Big news, first in Richmond, then Virginia as a whole, and finally nationwide. I first read about it when the police announced they'd caught the likely killers in Philadelphia a week after the murders. Not only are the two men being charged with the Harvey family deaths, but with those of another Richmond family as well. Apparently the cops noticed the similarities in the murders, and the evidence trail led to the two suspects.
This would be a horrible story in any case, but rarely do such stories brush middle-class lives like mine--or the Harveys, for that matter. In this case, as I read with dismay about the murder of a somewhat prominent musician and his businesswoman wife in Richmond, I realized I only knew two people who fit that description: Bryan and Kathy.
It's not that I knew them well--in fact, I never met Bryan. But Kathy was the youngest daughter of one of my mom's best friends, a wonderful woman who died in the mid-1990s. I'd known Kathy since I was little, but she was several years younger and went to a different school. I mostly knew the kids--including her older sister Shelly, who's my age--from frequent visits to her mom and dad's house. (You might have heard of one of Anjo's other kids--the actor Steven Culp, who most recently played Rex on Desperate Housewives. He was Kathy's half-brother, from their mom's first marriage.)

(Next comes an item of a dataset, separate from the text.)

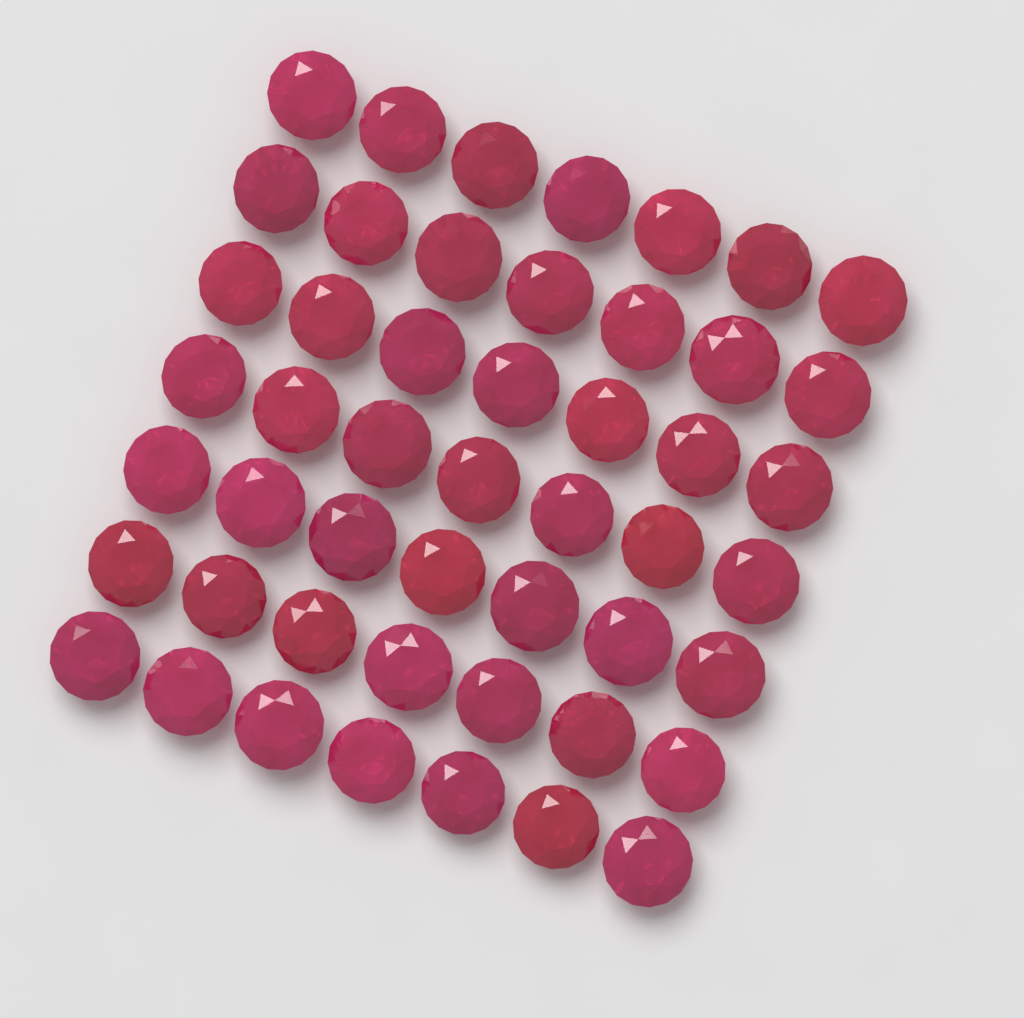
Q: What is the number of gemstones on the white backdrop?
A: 49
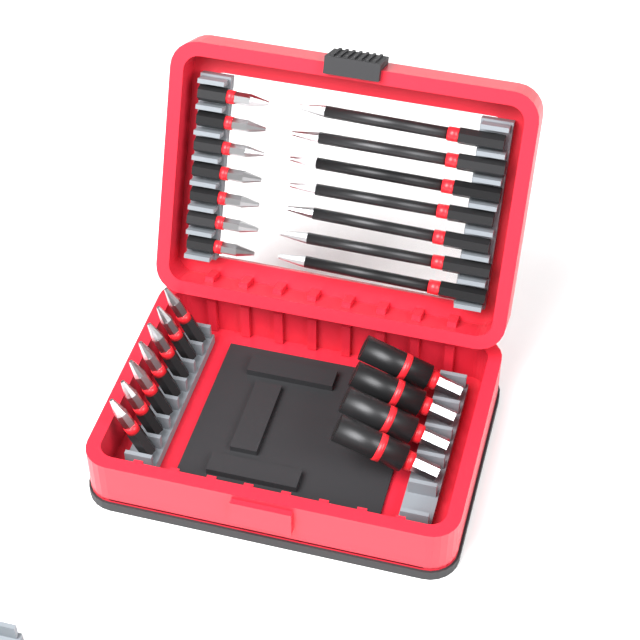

Bryan Harvey had some renown with a late 80s/early 90s rock duo called House of Freaks. Though he and his partner never really made it big--Bryan was working for a local school system as a computer specialist by day, playing gigs with a new band at night--he "made it" enough to warrant an obit in the Hollywood Reporter and news in Rolling Stone. Kathy ran what's described as a funky gift shop in a nice Richmond neighborhood. Friends describe the family as happy, stable, loving. The city came out in droves to honor their memory.
My mom has pictures from their wedding. Kathy and Bryan made a handsome couple, and eventually had two beautiful girls, ages 4 and 9. What happened to them was a nightmare that no parent should have to live through, and my mom and I agreed on something we'd never even thought before, much less voiced: It was lucky that Anjo and John (and Bryan's parents, too), didn't live to see this.
Apparently the murderers came to rob them; instead, they killed them, up close and personal, with knives. I'm haunted by the images the news reports conjure, and try to force the pictures from my mind--with little success.
I hope the cops got the right people. I hope those people never see the light of a free day again.
2 Comments:
How terrible. These things that happen in our world - so disturbing.
Ugh. So sad and disturbing. I'm sorry that it happened in general, but I'm sorry that you are personally affected by it since you know them.